Parts of the exercise:
1 > In the psychiatric ward account, how many days in total did the writer spend away from home?
2 > Reproduce word for word the passage of the psychiatric ward account from "My memory of" to "the piss out.".

Source document:
My memory of the whole charade is rather fuzzy, I had been missing my risperidone for about a week prior to the event. I was having thoughts of suicide and decided to call the ambulance and go to the emergency room. I ended up getting what the doctor called “pink slipped,” meaning I was imprisoned, or, in legalese, “confined”
to a psychiatric ward for 72 hours. I stayed the entire night in the emergency room, in which my bladder was distended, they forced me to drink bottle after bottle
of water so they could get a urine sample. They were considering shoving a tube of sorts down my urethra to get the piss out.
Thankfully they didn’t need to, since my I suddenly started pissing, the amount of urine I pissed out filled two whole jugs, and then a half of another. It was…..
not fun, to say the least. I ended up getting an hour of sleep on the cot there, which wasn’t that comfy in the first place. It was hell. The actual psych ward itself
was better, but that’s not saying much. I spent about four days in total away from home.
I tried convincing them I was not suicidal, because I wasn’t, it was merely a case of me losing my meds. As soon as I was ushered in I noticed that inside of the place
was like a jail, not literally, but pretty close to it. It was a “total institution” as some call it. A place where I was subject to 24/7 control, I had little to no
agency while I was there. It was boring as all hell, the only thing on the fucking tv was that stupid show called Impractical Jokers or something, I don’t exactly
We did group and such, it wasn’t really that helpful. I got the distinct impression that this institution was only meant to enforce compliance, not genuine wellbeing.
I felt trapped. They did good at making me meek and docile tho, which helped in me getting out so quickly, now that I look back on it. I couldn’t even shower in
privacy, someone had to be outside of the door watching me the entire time. I had no underwear, and only my boxers and shirt.
The food wasn’t half bad tho, I’ll admit. This one guy I distinctly remember, was there cuz he was an addict of some sort, he lied and said he was depressed and
considering suicide, but really he just wanted to get clean. The place didn’t help him, and so he was stuck there doing nothing but sitting on his ass watching, you
guessed it, Impractical Jokers all day. I remember feeling trapped, caged, like an animal in a zoo.
There was a pamphlet about our patient “rights,” but since the doctors had the ability to keep us in there for effective noncompliance, even when exercising our
“rights,” something tells me those were just for show. I slept in this room with one other person, a man who did nothing but sleep all day. I took to reading a book to
keep myself occupied, but due to being off my Vyvance it didn’t help all that much.

Data records:
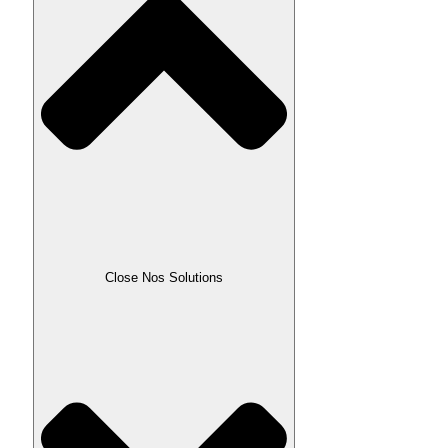
Close Nos Solutions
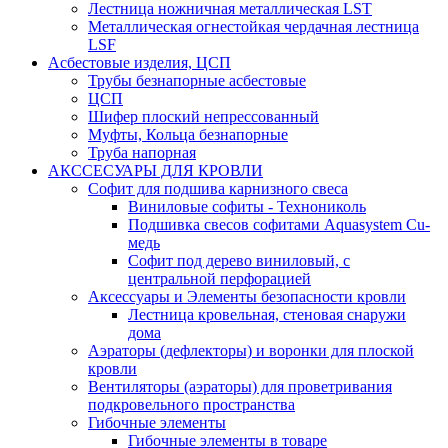
Лестница ножничная металлическая LST
Металлическая огнестойкая чердачная лестница
LSF
Асбестовые изделия, ЦСП
Трубы безнапорные асбестовые
ЦСП
Шифер плоский непрессованный
Муфты, Кольца безнапорные
Труба напорная
АКССЕСУАРЫ ДЛЯ КРОВЛИ
Софит для подшива карнизного свеса
Виниловые софиты - Технониколь
Подшивка свесов софитами Aquasystem Cu-
медь
Софит под дерево виниловый, с
центральной перфорацией
Аксессуары и Элементы безопасности кровли
Лестница кровельная, стеновая снаружи
дома
Аэраторы (дефлекторы) и воронки для плоской
кровли
Вентиляторы (аэраторы) для проветривания
подкровельного пространства
Гибочные элементы
Гибочные элементы в товаре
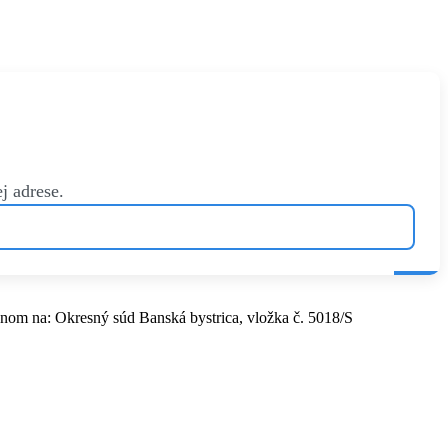
j adrese.
nom na: Okresný súd Banská bystrica, vložka č. 5018/S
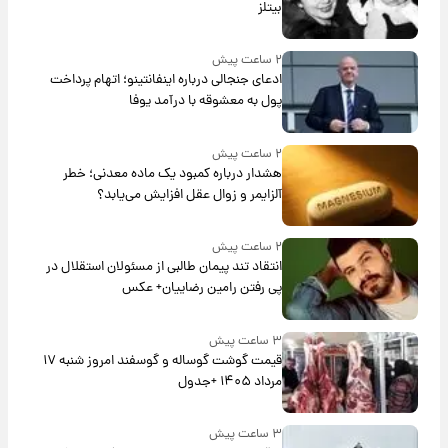
بیتلز
۲ ساعت پیش
ادعای جنجالی درباره اینفانتینو؛ اتهام پرداخت
پول به معشوقه با درآمد یوفا
۲ ساعت پیش
هشدار درباره کمبود یک ماده معدنی؛ خطر
آلزایمر و زوال عقل افزایش می‌یابد؟
۲ ساعت پیش
انتقاد تند پیمان طالبی از مسئولان استقلال در
پی رفتن رامین رضاییان+ عکس
۳ ساعت پیش
قیمت گوشت گوساله و گوسفند امروز شنبه ۱۷
مرداد ۱۴۰۵ +جدول
۳ ساعت پیش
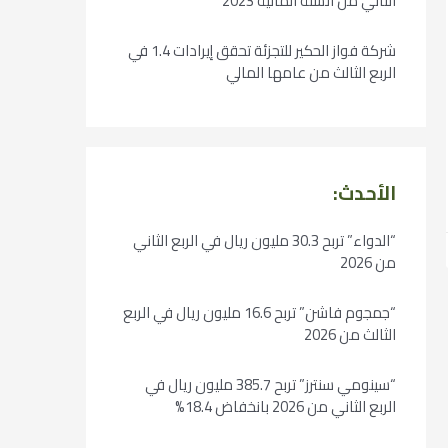
الثاني من السنة المالية 2023
شركة فواز الحكير للتجزئة تحقق إيرادات 1.4 في
الربع الثالث من عامها المالي
الأحدث:
“الدواء” تربح 30.3 مليون ريال في الربع الثاني
من 2026
“جمجوم فاشن” تربح 16.6 مليون ريال في الربع
الثالث من 2026
“سينومي سنترز” تربح 385.7 مليون ريال في
الربع الثاني من 2026 بانخفاض 18.4%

Solved tasks:
1 > About four days.

2 >
My memory of the whole charade is rather fuzzy, I had been missing my risperidone for about a week prior to the event. I was having thoughts of suicide and decided to call the ambulance and go to the emergency room. I ended up getting what the doctor called “pink slipped,” meaning I was imprisoned, or, in legalese, “confined”
to a psychiatric ward for 72 hours. I stayed the entire night in the emergency room, in which my bladder was distended, they forced me to drink bottle after bottle
of water so they could get a urine sample. They were considering shoving a tube of sorts down my urethra to get the piss out.